Three years filling a church with Biblical bounty


Blessed Mary in Ethiopian Church by Emebet Alemu, Kilileshwa, June 6, 2022. PHOTO | MARGARETTA WA GACHERU | NMG

Stepping barefoot into the Ethiopian Orthodox Christian Church in Kileleshwa is like wandering into a medieval wonderland filled with brightly-painted icons of Ethiopian saints and prophets as well as Scriptural stories from both the Old and New Testaments.

There are ‘signs and wonders’ everywhere. All painted in dazzling colors, one can see Biblical scenes covering every wall, from the vaulted ceilings to the carpeted tile floors.

BDLife had been forewarned by a friend that the artist responsible for all of these wonderful works was a young Ethiopian woman.  But upon meeting the petite painter, Emebet Alemu, one can hardly believe that this soft-spoken woman is the one who’s created all of the majestic iconography filling this large church hall. But we didn’t have to take her word for it.

“I still have one more row of paintings to put up,” she says, referring to the lower back wall. “I’ll be happy to show you them,” she says as she quickly disappears.

Returning in minutes, she carries a slew of large rolled canvases which she cradles in her arms. Quickly unrolling them, one by one, she reveals more prophets and one magnificent painting of the angel Gabriel, who played such a large role in the New Testament. All are painted in the same unmistakable style as those we see covering the church walls.

“I’m almost done,” says this 36-year-old artist (who could pass for 22) who adds that she has been painting at the church for the past three years.

“I actually live elsewhere but once I started on this project, I found it was much easier to stay here and work throughout,” says Emebet who was given her own space on the church grounds for painting by the church’s pastor Keshi Andimichael Hadera.



Once she’s done, she plans to return to her own studio where she’ll be preparing for her first solo exhibition which she hopes to have at Nairobi National Museum.

“Lydia [Galavu, curator of NNM’s creativity gallery] came here to see my work at the church, and said she’d like me to have an exhibition there,” she adds.

Born and bought up in the Orthodox Ethiopian church in Addis Ababa, Emebet clearly studied her Bible well since the Pastor left her to the broad strokes of her original outline of what she planned to paint in acrylics on canvas to cover his church’s walls.

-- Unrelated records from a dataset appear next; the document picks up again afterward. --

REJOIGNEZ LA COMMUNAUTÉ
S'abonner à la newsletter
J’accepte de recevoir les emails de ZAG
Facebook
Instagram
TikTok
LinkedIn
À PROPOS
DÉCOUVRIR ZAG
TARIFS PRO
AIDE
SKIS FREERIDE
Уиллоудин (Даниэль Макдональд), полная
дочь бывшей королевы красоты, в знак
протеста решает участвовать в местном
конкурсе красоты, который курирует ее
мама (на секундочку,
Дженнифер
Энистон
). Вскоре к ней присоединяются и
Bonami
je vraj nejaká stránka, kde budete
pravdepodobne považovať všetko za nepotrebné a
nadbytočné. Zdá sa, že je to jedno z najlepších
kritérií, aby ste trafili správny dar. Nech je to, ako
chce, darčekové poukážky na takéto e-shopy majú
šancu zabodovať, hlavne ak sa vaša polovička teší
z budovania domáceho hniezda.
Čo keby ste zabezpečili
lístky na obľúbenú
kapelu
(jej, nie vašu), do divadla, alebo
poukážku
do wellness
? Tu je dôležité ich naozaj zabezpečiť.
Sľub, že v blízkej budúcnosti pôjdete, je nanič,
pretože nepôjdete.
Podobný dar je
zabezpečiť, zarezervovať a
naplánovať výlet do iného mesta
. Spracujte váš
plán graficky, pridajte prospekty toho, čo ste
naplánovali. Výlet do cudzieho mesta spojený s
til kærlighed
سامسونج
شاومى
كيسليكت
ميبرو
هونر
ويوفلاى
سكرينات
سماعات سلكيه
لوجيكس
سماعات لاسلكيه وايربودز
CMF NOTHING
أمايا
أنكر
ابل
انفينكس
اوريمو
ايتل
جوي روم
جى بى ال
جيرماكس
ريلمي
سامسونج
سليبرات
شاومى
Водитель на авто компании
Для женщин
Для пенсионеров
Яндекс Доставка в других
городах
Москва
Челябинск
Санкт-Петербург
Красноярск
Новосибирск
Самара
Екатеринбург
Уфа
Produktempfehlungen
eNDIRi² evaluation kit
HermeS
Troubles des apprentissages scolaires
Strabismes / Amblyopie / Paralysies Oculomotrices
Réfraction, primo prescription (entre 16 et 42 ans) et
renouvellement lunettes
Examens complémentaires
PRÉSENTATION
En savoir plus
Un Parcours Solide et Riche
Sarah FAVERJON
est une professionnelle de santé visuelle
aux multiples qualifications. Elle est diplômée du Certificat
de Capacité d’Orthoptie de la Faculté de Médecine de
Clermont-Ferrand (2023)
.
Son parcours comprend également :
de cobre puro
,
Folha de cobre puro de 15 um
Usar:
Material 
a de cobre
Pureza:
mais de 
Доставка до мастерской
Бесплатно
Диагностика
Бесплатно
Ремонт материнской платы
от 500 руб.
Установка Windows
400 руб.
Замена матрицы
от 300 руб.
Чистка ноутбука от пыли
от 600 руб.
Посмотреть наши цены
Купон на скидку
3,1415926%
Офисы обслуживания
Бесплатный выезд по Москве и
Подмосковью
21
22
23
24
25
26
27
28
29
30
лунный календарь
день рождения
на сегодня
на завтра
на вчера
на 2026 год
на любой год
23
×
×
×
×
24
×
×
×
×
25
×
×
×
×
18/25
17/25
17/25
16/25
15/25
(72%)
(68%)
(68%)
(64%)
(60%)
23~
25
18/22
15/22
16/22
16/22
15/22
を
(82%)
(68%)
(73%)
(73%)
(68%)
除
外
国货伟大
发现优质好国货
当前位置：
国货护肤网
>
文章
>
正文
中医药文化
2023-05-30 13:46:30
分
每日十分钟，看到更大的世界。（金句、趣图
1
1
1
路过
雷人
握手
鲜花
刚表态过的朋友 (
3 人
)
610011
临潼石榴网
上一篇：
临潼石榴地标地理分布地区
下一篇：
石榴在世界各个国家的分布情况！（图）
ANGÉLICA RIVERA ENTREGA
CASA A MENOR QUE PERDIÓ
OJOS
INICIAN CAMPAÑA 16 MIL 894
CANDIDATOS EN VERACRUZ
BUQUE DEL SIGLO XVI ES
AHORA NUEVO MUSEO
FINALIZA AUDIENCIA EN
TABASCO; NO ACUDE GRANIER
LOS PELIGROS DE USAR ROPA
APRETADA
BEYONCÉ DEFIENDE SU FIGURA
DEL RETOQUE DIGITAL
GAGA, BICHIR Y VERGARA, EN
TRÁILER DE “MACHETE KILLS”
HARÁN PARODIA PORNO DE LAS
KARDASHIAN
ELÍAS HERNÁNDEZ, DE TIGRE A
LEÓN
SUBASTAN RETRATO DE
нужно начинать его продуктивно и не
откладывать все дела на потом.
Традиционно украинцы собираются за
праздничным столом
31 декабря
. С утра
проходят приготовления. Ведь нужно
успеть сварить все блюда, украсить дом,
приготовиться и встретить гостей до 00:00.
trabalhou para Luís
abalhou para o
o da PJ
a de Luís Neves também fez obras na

It is her imaginative interpretation of the life, crucifixion, and ascension of Jesus that one can see cover the long wall that your eyes rest upon as you walk (barefooted) into the church and gaze straight ahead. There one sees panel by panel, the birth of the baby, the baptism of Jesus, with his numerous instances of healing scattered all around the walls.

We also see him on a donkey entering into Jerusalem where he will eventually attend his Last Supper, a dramatic event that covers more than half the back wall in a modified Leonardo style. Jesus’ ascension takes place above that evening meal with him being accompanied by winged angels.

And beneath the disciples and Jesus are a long line of Ethiopian prophets and saints who Emebet cannot enumerate for me, but there are clearly many. What is equally amazing about her paintings is that the subject matter ranges between both the Old and New Testaments.

She features Shadrack, Meshack, and Abednego together with a ‘fourth man’, a larger-than-life ‘ son of God’ who’d been sent to save the three. She doesn’t forget Moses who has a staff in hand that has a snake’s head at the top of the rod.

And she even has a panel devoted to Saint George slaying the dragon, even though George doesn’t actually figure anywhere in the Bible. He’s said to have pre-Christian origins but gained legendary status during the Crusades. Side by side of George, she painted a panel of the angel Michael who did battle against another dragon on the babe’s behalf in the book of Revelation.

And in addition to her painting several images of Mary and the baby Jesus, Emebet has also created one panel devoted solely to Mary where she is surrounded by several angels, suggestive of how pure her soul and spirit had to be in order for her to give birth to the babe understood to be the son of God.

When she’s done, I can’t be sure the church will welcome the publicity Emebet’s artistry deserves. But if, one day the church gains UNESCO status, I won’t be surprised.